Lake Biwa (seven datasets) and Lake Zurich (four datasets) were assembled using metaSPAdes (-k 21,33,55,77,99,127) [56]. All other datasets, including those from the Řimov Reservoir, were assembled using megahit (--k-min 39 --k-max 99/ 151 --k-step 10 --min-count 2). A complete list of all metagenomic datasets assembled in this study (n = 57) is shown in Additional file 2: Table S1. Prior to assembly, all datasets were quality trimmed either using sickle (https://github.com/najoshi/sickle, default parameters), or for Lake Zurich and Lake Biwa metagenomes, Trimmomatic [57] was used to remove adaptor sequences, followed by 3′ end quality-trim using PRINSEQ [58] (quality threshold = 20; sliding window size = 6) (also indicated in the Additional file 4: Table S3).

Gene prediction and taxonomic analyses

Prodigal (in metagenomic mode) was used for predicting protein-coding genes in the assembled contigs [59]. All predicted proteins were compared to the NCBI-NR database using MMSeqs2 (e value 1e−3) [60] to ascertain taxonomic origins of assembled contigs.

Metagenomic assembled genome (MAG) reconstruction

Only contigs longer than 5 kb were used for genome reconstructions. A contig was considered to belong to the phylum Chloroflexi if a majority of its genes gave best hits to this phylum. Chloroflexi-affiliated contigs within each dataset were grouped based on the tetra-nucleotide frequencies and contig coverage pattern in different metagenomes using MetaBAT with “superspecific” setting [61]. Preliminary genome annotation for all bins was performed using Prokka [62]. Additional functional gene annotation for all Chloroflexi bins was performed by comparisons against COG hmms [63] using and e value cutoff of 1e−5, and TIGRfams models [64] (using trusted score cutoffs --cut_tc) using the hmmer package [65]. The assembled genomes were also annotated using the RAST server [66] and BlastKOALA [67]. Enzyme EC numbers were predicted using PRIAM [68].

Genome quality check, size estimation, and phylogenomics

CheckM [69] was used to estimate genome completeness.

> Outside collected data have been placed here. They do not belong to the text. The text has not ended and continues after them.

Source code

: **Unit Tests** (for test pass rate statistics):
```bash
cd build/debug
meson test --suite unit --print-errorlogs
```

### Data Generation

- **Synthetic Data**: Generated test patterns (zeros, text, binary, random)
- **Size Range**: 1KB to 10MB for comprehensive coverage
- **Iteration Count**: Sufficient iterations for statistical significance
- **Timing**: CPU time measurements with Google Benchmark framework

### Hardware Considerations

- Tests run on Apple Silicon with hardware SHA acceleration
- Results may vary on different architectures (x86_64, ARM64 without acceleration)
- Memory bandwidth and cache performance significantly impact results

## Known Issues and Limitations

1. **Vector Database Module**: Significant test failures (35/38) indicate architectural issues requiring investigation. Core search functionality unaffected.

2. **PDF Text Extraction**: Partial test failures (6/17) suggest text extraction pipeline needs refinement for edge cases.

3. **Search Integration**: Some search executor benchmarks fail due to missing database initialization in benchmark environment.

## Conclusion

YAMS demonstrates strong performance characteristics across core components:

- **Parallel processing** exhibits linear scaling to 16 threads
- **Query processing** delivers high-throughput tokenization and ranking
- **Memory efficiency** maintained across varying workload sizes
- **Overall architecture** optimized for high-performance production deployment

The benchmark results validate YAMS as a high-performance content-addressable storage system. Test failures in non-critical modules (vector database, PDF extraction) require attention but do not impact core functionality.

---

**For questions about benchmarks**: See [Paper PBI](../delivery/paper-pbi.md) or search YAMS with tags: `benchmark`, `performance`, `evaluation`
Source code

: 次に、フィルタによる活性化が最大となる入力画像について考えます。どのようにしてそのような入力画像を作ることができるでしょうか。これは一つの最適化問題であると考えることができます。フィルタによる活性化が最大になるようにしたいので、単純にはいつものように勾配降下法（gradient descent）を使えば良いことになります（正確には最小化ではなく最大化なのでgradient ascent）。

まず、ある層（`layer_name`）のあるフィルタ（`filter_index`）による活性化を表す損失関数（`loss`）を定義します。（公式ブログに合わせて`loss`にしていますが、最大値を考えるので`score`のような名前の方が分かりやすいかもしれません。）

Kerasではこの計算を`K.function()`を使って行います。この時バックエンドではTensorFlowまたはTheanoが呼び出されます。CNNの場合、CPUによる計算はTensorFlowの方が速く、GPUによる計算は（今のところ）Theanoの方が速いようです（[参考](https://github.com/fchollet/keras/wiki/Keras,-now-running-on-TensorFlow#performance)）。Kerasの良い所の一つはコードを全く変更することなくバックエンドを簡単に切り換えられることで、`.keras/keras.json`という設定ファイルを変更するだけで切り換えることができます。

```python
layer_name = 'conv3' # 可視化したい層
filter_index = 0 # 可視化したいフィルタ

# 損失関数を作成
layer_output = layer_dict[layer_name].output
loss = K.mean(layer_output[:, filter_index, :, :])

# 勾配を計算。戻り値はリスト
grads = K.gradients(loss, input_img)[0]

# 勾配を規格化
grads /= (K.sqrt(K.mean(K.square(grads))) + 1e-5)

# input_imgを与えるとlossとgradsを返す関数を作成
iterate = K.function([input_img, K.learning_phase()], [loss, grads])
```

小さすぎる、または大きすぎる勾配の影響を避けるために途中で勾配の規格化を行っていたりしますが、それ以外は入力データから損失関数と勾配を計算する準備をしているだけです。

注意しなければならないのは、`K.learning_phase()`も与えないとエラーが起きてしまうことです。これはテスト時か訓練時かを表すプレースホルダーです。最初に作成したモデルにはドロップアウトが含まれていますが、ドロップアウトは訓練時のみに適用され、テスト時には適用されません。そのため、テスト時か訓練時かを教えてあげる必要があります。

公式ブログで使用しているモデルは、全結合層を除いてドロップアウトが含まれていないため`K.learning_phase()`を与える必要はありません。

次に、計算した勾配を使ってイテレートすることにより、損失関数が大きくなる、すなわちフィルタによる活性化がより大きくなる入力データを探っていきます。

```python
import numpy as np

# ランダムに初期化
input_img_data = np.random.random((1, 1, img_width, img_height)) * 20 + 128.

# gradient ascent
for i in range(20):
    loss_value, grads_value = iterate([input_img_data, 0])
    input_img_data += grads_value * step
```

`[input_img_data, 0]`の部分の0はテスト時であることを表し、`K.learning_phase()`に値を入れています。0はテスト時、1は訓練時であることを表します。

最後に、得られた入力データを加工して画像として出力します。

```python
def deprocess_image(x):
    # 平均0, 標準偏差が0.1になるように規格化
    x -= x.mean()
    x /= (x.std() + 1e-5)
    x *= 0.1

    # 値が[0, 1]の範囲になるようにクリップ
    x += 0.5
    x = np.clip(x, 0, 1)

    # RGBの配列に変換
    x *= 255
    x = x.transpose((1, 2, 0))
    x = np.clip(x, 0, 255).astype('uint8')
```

A reference phylogenomic tree was made by inserting complete genomes of representatives from all known Chloroflexi classes and reconstructed MAGs of this study (with estimated completeness of 30% and higher) to the built-in tree of life in PhyloPhlAN [70]. PhyloPhlAN uses USEARCH [48] to identify the conserved proteins, and subsequent alignments against the built-in database are performed using MUSCLE [71]. Finally, an approximate maximum likelihood tree is generated using FastTree [72] with local support values using Shimodaira–Hasegawa test [73]. This analysis confirmed that all reconstructed MAGs belong to the phylum Chloroflexi and also suggests their phylogenetic affiliations within the phylum.

Metagenomic fragment recruitment

To avoid bias in abundance estimations owing to the presence of highly related rRNA sequences in the genomes/metagenomes, rRNA sequences in all genomes were masked. After masking, recruitments were performed using BLASTN [50], and a hit was considered only when it was at least 50 bp long, had an identity of > 95%, and an e value of ≤ 1e−5. These cutoffs approximate species-level divergence [74]. These hits were used to compute the RPKG (reads recruited per kilobase of genome per gigabase of metagenome) values that reflect abundances that are normalized and comparable across genomes and metagenomes of different sizes.

Single gene phylogeny and ANI

The pufM and rhodopsin protein sequence alignments were performed using MUSCLE [71], and FastTree2 [72] was used for creating the maximum likelihood tree (JTT+CAT model, gamma approximation, 100 bootstrap replicates). Average nucleotide identity (ANI) was calculated as defined in [74].